# [TEXT SEGMENT]
· · · · · · ·

Re: Cache validators

This discussion started on the caching subgroup list.  However, I see no
point in continuing discussion in subgroups when we need to do the rest
of our work within the HTTP WG.  Besides, Jeff won't be able to respond
until the LA meeting and I hate writing the same message twice.

Jeff writes:
> When a cache (either in a user agent or in a proxy) has a cache entry
> and wants to find out if the origin server (or an inbound cache) still
> considers that entry to be a semantically appropriate response for a
> given request, it makes a conditional request for the resource.

Yes, but we have to keep in mind that cache's are not the only
applications that may make a conditional request.  That may seem
outside our caching group's scope, but it was not outside my
scope when I came up with both IMS and Unless (now IF).

> In HTTP/1.0, the only way to do a conditional request is to include
> an If-Modified-Since: header in the request.
> 
> For HTTP/1.1, I have proposed allowing the server to send an
> opaque validator header in a response, and requiring HTTP/1.1
> clients to provide this validator in any conditional request.

That makes sense for cache updates, but not for all use of conditionals.

> I have also proposed that these two validation methods (opaque
> validators, and If-Modified-Since:) are the only mechanisms for
> cache validation in conditional requests.

· · · · · · ·

# [INFORMATION SUPPLIED]
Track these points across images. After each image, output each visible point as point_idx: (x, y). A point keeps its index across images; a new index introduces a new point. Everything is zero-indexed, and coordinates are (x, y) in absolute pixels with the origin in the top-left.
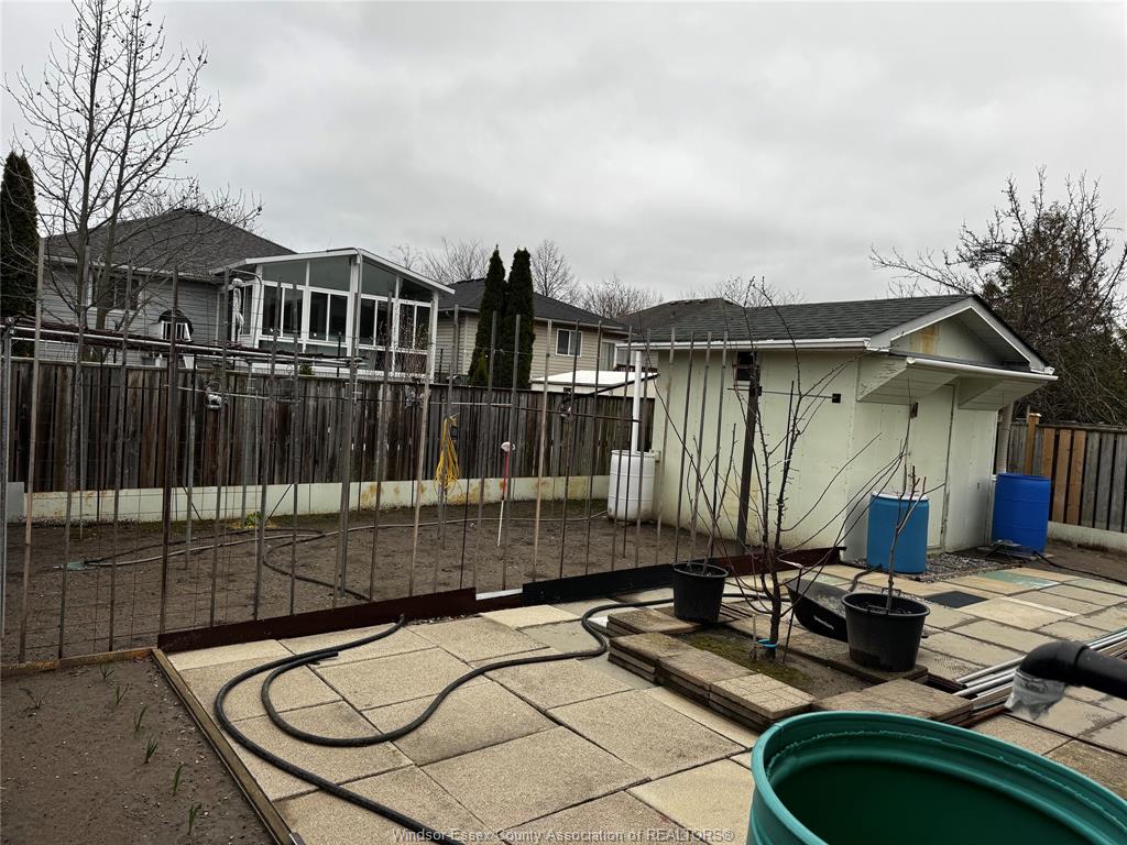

· · · · · · ·

# [PROBLEM REQUIREMENTS]
In the cache validators discussion, what is the only way to make a conditional request in HTTP/1.0?

# [ANSWER FOR THE TASK]
Include an If-Modified-Since: header in the request.